Grandiose plans not linked to collapsing buildings include the trusts in Lincolnshire integrated care system, which the HSJ reports have together submitted bids with a total value of £1.2bn.
In London, Imperial College Healthcare has optimistically submitted its Strategic Outline Case for rebuilding St Mary’s Hospital in Paddington, including 840 and “new, user-centred clinical facilities across three main hospital buildings,” and a clinical life sciences cluster on the land freed up, at an estimated “£1.2-1.7 billion net, once receipts from the sale of surplus land are taken into account.”
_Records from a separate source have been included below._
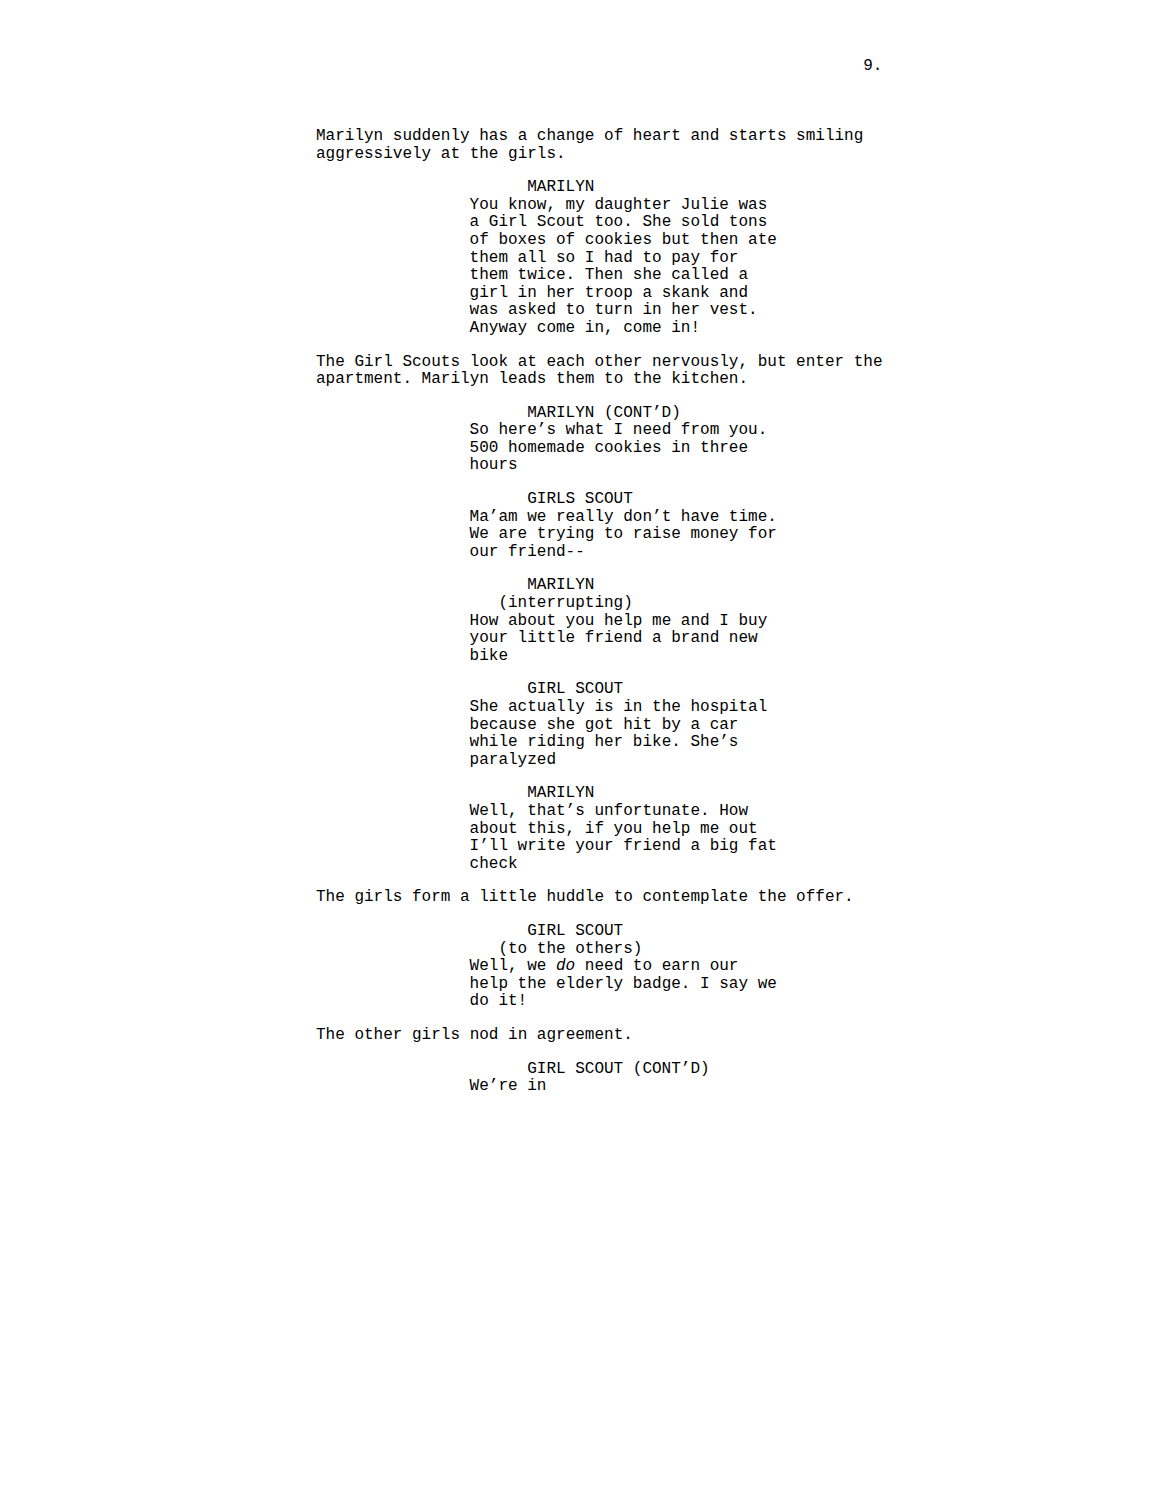9.
Marilyn suddenly has a change of heart and starts smiling aggressively at the girls.
Marilyn
You know, my daughter Julie was a Girl Scout too. She sold tons of boxes of cookies but then ate them all so I had to pay for them twice. Then she called a girl in her troop a skank and was asked to turn in her vest. Anyway come in, come in!
The Girl Scouts look at each other nervously, but enter the apartment. Marilyn leads them to the kitchen.
Marilyn (cont’d)
So here’s what I need from you. 500 homemade cookies in three hours
Girls Scout
Ma’am we really don’t have time. We are trying to raise money for our friend--
Marilyn
(interrupting)
How about you help me and I buy your little friend a brand new bike
Girl Scout
She actually is in the hospital because she got hit by a car while riding her bike. She’s paralyzed
Marilyn
Well, that’s unfortunate. How about this, if you help me out I’ll write your friend a big fat check
The girls form a little huddle to contemplate the offer.
Girl Scout
(to the others)
Well, we do need to earn our help the elderly badge. I say we do it!
The other girls nod in agreement.
Girl Scout (cont’d)
We’re in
Some smaller plans are still coming in above £400m, including the £500m plan to replace Stockport’s Stepping Hill Hospital, which has a £95m backlog maintenance bill;
Kettering hospital chiefs have boldly submitted the case for investment of “up to £765m” – to fund “the first three phases” of a £1bn-plus 5-phase scheme.
Bolton Foundation Trust seems to be a rare bargain bucket exception, having submitted a modest plan for a £252m first phase rebuild of Bolton General Hospital, citing high and significant risk backlog maintenance bills of £165m.
With backlog maintenance bills soaring above £9bn and rising, causing increased numbers of incidents that disrupt patient care, the 128 desperate trust bosses all have a valid case for investment to upgrade, modernise and make buildings safe – but without a sea-change in government policy, at least 120 of them stand no chance of getting the capital they need.
They, along with NHS Providers and the NHS Confederation would be well advised to lend tacit or more open support to the SOSNHS campaign, now backed by over 40 trade unions and campaigning bodies and centred on the need for an emergency down-payment of £20bn to kick-start the refurbishment and expansion of the NHS to meet the needs of patients in this decade rather than later.